Because he was doing that, his camera did not record what followed. The net, robbed of half its support, bunched into a bundle which clubbed the flopper from behind and tumbled it into the snow. A large, ragged, heart-shaped rock flew from its paws.

The skimmer hurtled onward from its own momentum. The pilot fought to slow it down. Hitchcock raised his camera again.

He got what happened next on the tape—the catlike pounce of the beast, the desperate struggling of the flopper, and the sudden gush of turquoise blood on the white snow.

“You see?” Hitchcock cried triumphantly “You see? That’s how you make them live! You murderers!”

4

It was days later that Hitchcock commanded Muller to show how he measured the floppers’ intelligence.

Consistently, as his investigation progressed, he had heard their intelligence disparaged. It was a lie and a conspiracy, of course, but he was gradually forced to the realization that the ultimate success or failure of his mission would depend on whether he could turn up evidence to prove they were intelligent.

Muller smiled and took him into the laboratory.

At first, what he saw was not encouraging. The problem tests were fantastically simple. In fact, when he tried them, their solutions were practically obvious. But he did force Muller to concede that the floppers could do them, too.

“Yeah, they do ‘em,” Muller said sneeringly. “They do ‘em almost as good as you do.”

Then they came to some problems not so easy. Problems like the fire-moat, in which—to reach a scrap of food— the flopper had to cross a wide bed of flame-bright coals.

Baffled, Hitchcock paced back and forth along the edge, his hollow-jowled face made ruddy by the heat. There wasn’t any way he could do it. No way at all. Finally, he gave up. “This is impossible,” he protested.

“Yeah?” Muller smiled. He walked over, picked up a mat from the floor, and threw it across the hot coals.

“How should I have known it was fireproof?” Hitchcock protested. He was using his camera again, recording the problem and its solution.

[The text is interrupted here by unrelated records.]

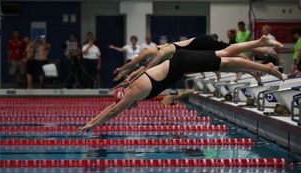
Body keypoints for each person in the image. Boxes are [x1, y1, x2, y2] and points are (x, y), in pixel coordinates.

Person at [78, 36, 283, 132]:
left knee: (225, 60)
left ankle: (265, 64)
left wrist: (93, 125)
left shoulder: (135, 92)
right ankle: (260, 57)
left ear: (125, 98)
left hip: (182, 60)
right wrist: (91, 122)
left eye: (124, 103)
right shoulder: (132, 88)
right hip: (181, 61)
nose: (126, 107)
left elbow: (114, 111)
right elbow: (111, 108)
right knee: (224, 58)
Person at [114, 34, 277, 84]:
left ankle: (260, 48)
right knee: (224, 58)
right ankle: (252, 70)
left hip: (199, 43)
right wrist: (127, 75)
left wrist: (125, 73)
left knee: (230, 50)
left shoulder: (157, 52)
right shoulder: (159, 53)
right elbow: (141, 68)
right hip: (196, 47)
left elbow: (143, 67)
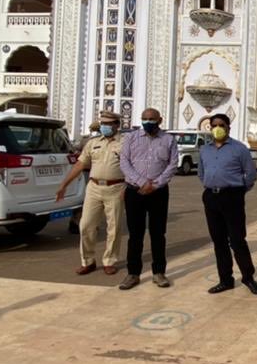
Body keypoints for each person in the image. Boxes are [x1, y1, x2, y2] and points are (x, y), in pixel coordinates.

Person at [198, 112, 257, 295]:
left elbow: (250, 175)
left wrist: (239, 190)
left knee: (237, 239)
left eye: (221, 125)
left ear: (228, 127)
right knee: (219, 241)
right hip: (211, 197)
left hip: (232, 197)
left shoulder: (239, 149)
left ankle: (248, 277)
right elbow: (201, 173)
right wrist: (211, 184)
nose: (217, 129)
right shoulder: (205, 149)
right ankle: (225, 280)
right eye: (214, 126)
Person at [55, 110, 126, 276]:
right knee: (86, 225)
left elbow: (132, 167)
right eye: (103, 124)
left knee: (114, 227)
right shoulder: (93, 143)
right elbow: (80, 165)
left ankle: (109, 261)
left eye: (108, 124)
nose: (105, 127)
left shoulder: (125, 143)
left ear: (117, 125)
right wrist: (64, 185)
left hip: (116, 188)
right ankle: (88, 261)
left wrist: (129, 187)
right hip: (94, 188)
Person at [118, 107, 178, 291]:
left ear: (160, 120)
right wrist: (142, 182)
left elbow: (172, 164)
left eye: (152, 118)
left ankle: (159, 272)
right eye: (145, 118)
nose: (148, 121)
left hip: (158, 193)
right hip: (135, 191)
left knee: (158, 233)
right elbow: (124, 163)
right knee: (135, 234)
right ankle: (133, 273)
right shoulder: (131, 138)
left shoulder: (168, 140)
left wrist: (155, 184)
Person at [69, 119, 99, 234]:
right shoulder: (88, 139)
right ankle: (78, 222)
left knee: (87, 199)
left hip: (91, 172)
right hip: (87, 172)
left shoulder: (88, 139)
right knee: (86, 199)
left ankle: (79, 222)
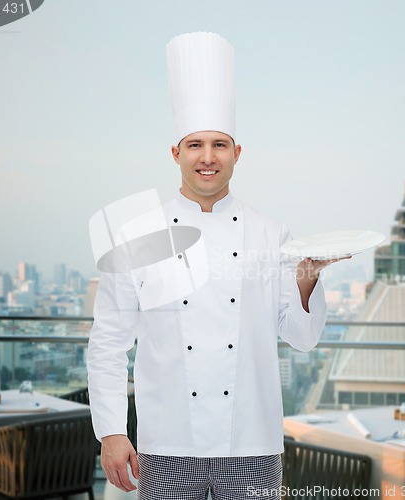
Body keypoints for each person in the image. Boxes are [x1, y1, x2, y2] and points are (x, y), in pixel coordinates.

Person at [87, 32, 342, 500]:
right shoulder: (138, 234)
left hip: (253, 442)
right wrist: (111, 431)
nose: (208, 158)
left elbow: (302, 339)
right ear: (175, 153)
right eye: (195, 145)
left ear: (237, 153)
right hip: (166, 443)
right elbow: (108, 342)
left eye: (220, 145)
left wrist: (308, 280)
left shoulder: (272, 233)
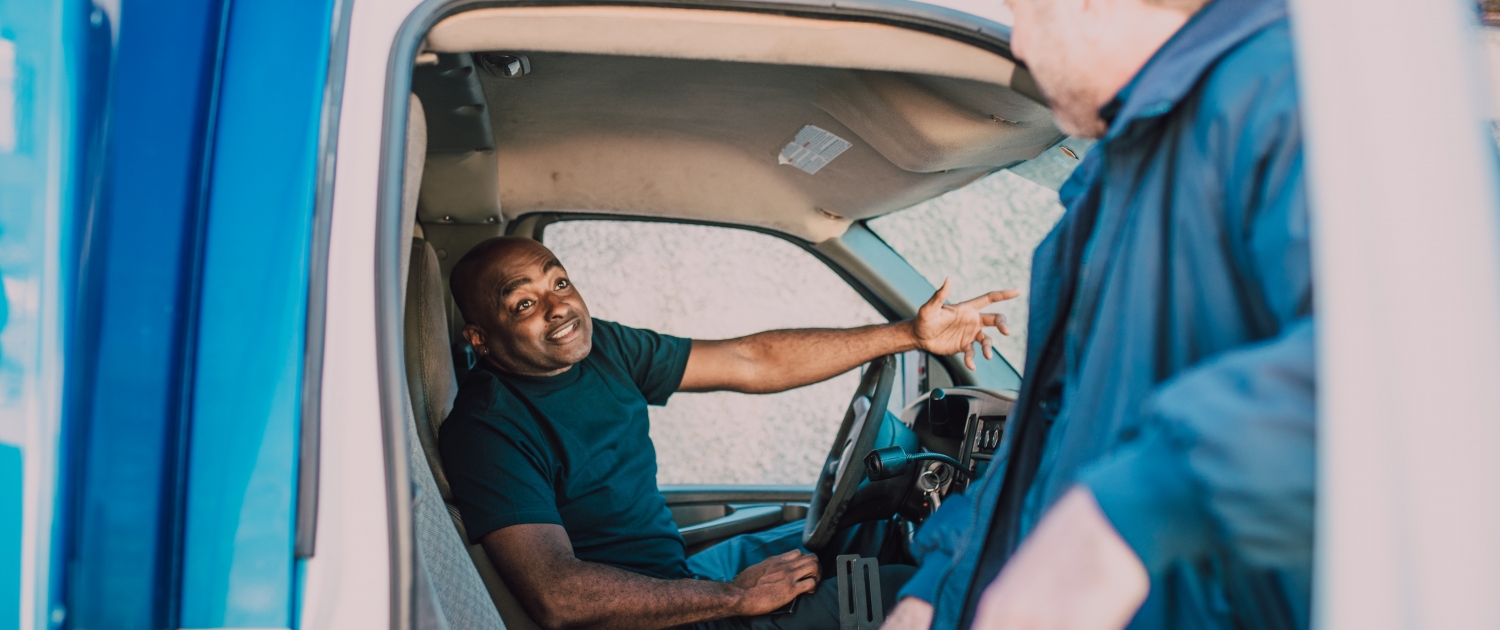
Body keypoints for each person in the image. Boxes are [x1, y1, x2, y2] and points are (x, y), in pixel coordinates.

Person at [881, 0, 1316, 628]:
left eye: (1024, 11)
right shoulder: (1120, 178)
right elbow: (1054, 437)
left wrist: (1124, 514)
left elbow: (1429, 370)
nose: (1021, 45)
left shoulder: (1296, 95)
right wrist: (938, 588)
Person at [439, 235, 1018, 630]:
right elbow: (558, 595)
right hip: (654, 618)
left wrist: (909, 335)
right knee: (918, 592)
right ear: (480, 338)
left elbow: (751, 361)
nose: (558, 307)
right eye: (523, 303)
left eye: (559, 282)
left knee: (857, 546)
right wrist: (735, 597)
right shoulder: (487, 431)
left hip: (676, 579)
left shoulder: (601, 350)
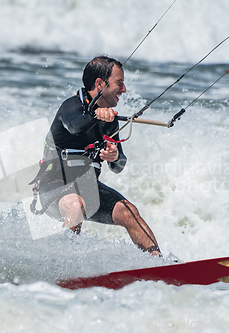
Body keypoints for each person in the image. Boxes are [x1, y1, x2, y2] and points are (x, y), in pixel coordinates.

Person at [32, 56, 161, 256]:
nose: (124, 89)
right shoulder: (71, 106)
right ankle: (66, 266)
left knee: (129, 211)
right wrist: (94, 116)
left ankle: (158, 265)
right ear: (100, 84)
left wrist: (115, 155)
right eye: (119, 83)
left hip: (88, 188)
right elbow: (75, 127)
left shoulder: (111, 122)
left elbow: (119, 166)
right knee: (76, 204)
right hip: (54, 187)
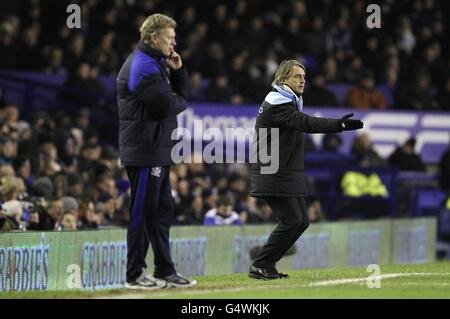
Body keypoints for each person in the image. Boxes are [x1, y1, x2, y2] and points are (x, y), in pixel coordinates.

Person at [249, 59, 364, 280]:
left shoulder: (287, 100)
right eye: (297, 77)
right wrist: (338, 125)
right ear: (283, 79)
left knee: (301, 221)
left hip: (284, 171)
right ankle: (261, 264)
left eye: (304, 77)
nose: (302, 81)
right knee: (293, 220)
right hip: (273, 173)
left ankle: (266, 265)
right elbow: (307, 123)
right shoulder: (277, 103)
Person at [117, 13, 196, 289]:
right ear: (154, 37)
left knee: (161, 212)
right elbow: (167, 105)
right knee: (143, 213)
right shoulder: (142, 66)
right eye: (170, 37)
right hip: (145, 151)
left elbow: (169, 101)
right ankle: (134, 273)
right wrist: (182, 93)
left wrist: (178, 71)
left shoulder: (155, 63)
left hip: (158, 150)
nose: (174, 42)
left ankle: (164, 269)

“How did you know it wasn’t?” Muller answered. “You should have tried it, to find out.”

“But you can’t expect an... an untrained savage to think of that,” Hitchcock argued.

Muller shrugged. “It’s a tough trick, all right,” he admitted. “But we’ve had a few floppers do it.”

“Impossible,” Hitchcock snapped.

“Not those floppers,” Muller snorted. “They were smart.”

“What?” Hitchcock wondered. He wasn’t sure he’d heard right. “Not really!”

Muller shrugged and smiled. “We have had a few smart ones,” he admitted.

Hitchcock paused, inwardly jubilant, but he pretended not to be especially impressed. Like a hunter catching sight of his prey, he decided to wait—to bide his time and hope that Muller, unsuspecting, would make further revelations.

The man had the proof he—Hitchcock—needed. That was all he had to know.

There were more problems, most of them even more difficult. Hitchcock managed to solve very few of them, in spite of his heightened vigilance. Muller didn’t explain how he expected floppers to solve them, when even a man was baffled. He just smiled.